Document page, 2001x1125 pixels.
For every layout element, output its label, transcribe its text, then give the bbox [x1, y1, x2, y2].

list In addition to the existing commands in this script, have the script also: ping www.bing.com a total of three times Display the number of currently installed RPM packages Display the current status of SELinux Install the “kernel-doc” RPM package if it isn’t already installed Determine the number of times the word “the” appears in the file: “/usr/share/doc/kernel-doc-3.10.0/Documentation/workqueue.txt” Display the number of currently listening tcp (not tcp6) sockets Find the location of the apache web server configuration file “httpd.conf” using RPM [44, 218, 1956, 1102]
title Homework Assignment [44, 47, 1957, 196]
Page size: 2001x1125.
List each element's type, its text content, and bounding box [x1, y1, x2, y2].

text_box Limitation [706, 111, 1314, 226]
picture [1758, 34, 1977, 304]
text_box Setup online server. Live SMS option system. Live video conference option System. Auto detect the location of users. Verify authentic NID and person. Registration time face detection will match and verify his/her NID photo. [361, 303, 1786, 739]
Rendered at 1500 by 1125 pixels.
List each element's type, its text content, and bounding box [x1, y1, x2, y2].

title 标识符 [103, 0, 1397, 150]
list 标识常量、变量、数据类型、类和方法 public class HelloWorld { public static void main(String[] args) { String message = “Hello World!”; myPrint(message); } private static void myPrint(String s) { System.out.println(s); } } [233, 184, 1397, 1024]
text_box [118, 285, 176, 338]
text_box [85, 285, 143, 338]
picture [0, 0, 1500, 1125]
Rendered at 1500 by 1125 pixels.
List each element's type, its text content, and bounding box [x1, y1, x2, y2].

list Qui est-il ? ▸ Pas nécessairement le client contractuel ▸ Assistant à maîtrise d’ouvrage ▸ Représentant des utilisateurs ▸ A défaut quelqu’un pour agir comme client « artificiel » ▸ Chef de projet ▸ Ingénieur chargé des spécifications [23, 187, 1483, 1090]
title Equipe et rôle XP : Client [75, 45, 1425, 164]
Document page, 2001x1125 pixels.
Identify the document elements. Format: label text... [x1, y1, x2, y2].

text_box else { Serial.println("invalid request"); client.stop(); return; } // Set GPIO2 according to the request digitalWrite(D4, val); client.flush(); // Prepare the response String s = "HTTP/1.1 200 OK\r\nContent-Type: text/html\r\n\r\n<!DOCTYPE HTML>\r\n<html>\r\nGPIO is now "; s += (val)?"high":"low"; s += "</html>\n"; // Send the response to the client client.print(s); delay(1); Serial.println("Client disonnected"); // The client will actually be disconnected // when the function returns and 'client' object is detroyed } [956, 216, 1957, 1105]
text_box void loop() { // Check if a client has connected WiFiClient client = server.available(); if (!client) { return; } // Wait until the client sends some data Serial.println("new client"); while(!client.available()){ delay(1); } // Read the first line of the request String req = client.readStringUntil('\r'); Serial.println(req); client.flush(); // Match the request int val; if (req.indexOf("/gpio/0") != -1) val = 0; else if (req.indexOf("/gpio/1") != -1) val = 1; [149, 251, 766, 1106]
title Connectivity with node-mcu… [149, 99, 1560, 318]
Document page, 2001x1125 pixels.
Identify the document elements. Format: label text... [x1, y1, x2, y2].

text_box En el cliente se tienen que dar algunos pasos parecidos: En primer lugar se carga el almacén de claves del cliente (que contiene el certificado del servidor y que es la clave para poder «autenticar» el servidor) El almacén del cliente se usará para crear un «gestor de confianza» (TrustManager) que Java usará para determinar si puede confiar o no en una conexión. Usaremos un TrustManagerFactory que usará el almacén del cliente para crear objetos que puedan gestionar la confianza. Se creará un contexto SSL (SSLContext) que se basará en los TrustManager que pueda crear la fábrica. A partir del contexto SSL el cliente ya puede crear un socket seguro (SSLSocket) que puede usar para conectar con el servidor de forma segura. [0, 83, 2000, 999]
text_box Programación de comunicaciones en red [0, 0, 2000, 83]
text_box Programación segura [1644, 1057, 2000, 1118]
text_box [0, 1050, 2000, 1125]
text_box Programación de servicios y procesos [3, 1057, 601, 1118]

- - -

» **Directions**
Leaving no line out, return the data above verbatim.

» **Solution to the exercise**
Document page, 2001x1125 pixels.
For every layout element, output its label, transcribe its text, then give the bbox [x1, y1, x2, y2].

list In addition to the existing commands in this script, have the script also: ping www.bing.com a total of three times Display the number of currently installed RPM packages Display the current status of SELinux Install the “kernel-doc” RPM package if it isn’t already installed Determine the number of times the word “the” appears in the file: “/usr/share/doc/kernel-doc-3.10.0/Documentation/workqueue.txt” Display the number of currently listening tcp (not tcp6) sockets Find the location of the apache web server configuration file “httpd.conf” using RPM [44, 218, 1956, 1102]
title Homework Assignment [44, 47, 1957, 196]
Page size: 2001x1125.
List each element's type, its text content, and bounding box [x1, y1, x2, y2].

text_box Limitation [706, 111, 1314, 226]
picture [1758, 34, 1977, 304]
text_box Setup online server. Live SMS option system. Live video conference option System. Auto detect the location of users. Verify authentic NID and person. Registration time face detection will match and verify his/her NID photo. [361, 303, 1786, 739]
Rendered at 1500 by 1125 pixels.
List each element's type, its text content, and bounding box [x1, y1, x2, y2].

title 标识符 [103, 0, 1397, 150]
list 标识常量、变量、数据类型、类和方法 public class HelloWorld { public static void main(String[] args) { String message = “Hello World!”; myPrint(message); } private static void myPrint(String s) { System.out.println(s); } } [233, 184, 1397, 1024]
text_box [118, 285, 176, 338]
text_box [85, 285, 143, 338]
picture [0, 0, 1500, 1125]
Rendered at 1500 by 1125 pixels.
List each element's type, its text content, and bounding box [x1, y1, x2, y2].

list Qui est-il ? ▸ Pas nécessairement le client contractuel ▸ Assistant à maîtrise d’ouvrage ▸ Représentant des utilisateurs ▸ A défaut quelqu’un pour agir comme client « artificiel » ▸ Chef de projet ▸ Ingénieur chargé des spécifications [23, 187, 1483, 1090]
title Equipe et rôle XP : Client [75, 45, 1425, 164]
Document page, 2001x1125 pixels.
Identify the document elements. Format: label text... [x1, y1, x2, y2].

text_box else { Serial.println("invalid request"); client.stop(); return; } // Set GPIO2 according to the request digitalWrite(D4, val); client.flush(); // Prepare the response String s = "HTTP/1.1 200 OK\r\nContent-Type: text/html\r\n\r\n<!DOCTYPE HTML>\r\n<html>\r\nGPIO is now "; s += (val)?"high":"low"; s += "</html>\n"; // Send the response to the client client.print(s); delay(1); Serial.println("Client disonnected"); // The client will actually be disconnected // when the function returns and 'client' object is detroyed } [956, 216, 1957, 1105]
text_box void loop() { // Check if a client has connected WiFiClient client = server.available(); if (!client) { return; } // Wait until the client sends some data Serial.println("new client"); while(!client.available()){ delay(1); } // Read the first line of the request String req = client.readStringUntil('\r'); Serial.println(req); client.flush(); // Match the request int val; if (req.indexOf("/gpio/0") != -1) val = 0; else if (req.indexOf("/gpio/1") != -1) val = 1; [149, 251, 766, 1106]
title Connectivity with node-mcu… [149, 99, 1560, 318]
Document page, 2001x1125 pixels.
Identify the document elements. Format: label text... [x1, y1, x2, y2].

text_box En el cliente se tienen que dar algunos pasos parecidos: En primer lugar se carga el almacén de claves del cliente (que contiene el certificado del servidor y que es la clave para poder «autenticar» el servidor) El almacén del cliente se usará para crear un «gestor de confianza» (TrustManager) que Java usará para determinar si puede confiar o no en una conexión. Usaremos un TrustManagerFactory que usará el almacén del cliente para crear objetos que puedan gestionar la confianza. Se creará un contexto SSL (SSLContext) que se basará en los TrustManager que pueda crear la fábrica. A partir del contexto SSL el cliente ya puede crear un socket seguro (SSLSocket) que puede usar para conectar con el servidor de forma segura. [0, 83, 2000, 999]
text_box Programación de comunicaciones en red [0, 0, 2000, 83]
text_box Programación segura [1644, 1057, 2000, 1118]
text_box [0, 1050, 2000, 1125]
text_box Programación de servicios y procesos [3, 1057, 601, 1118]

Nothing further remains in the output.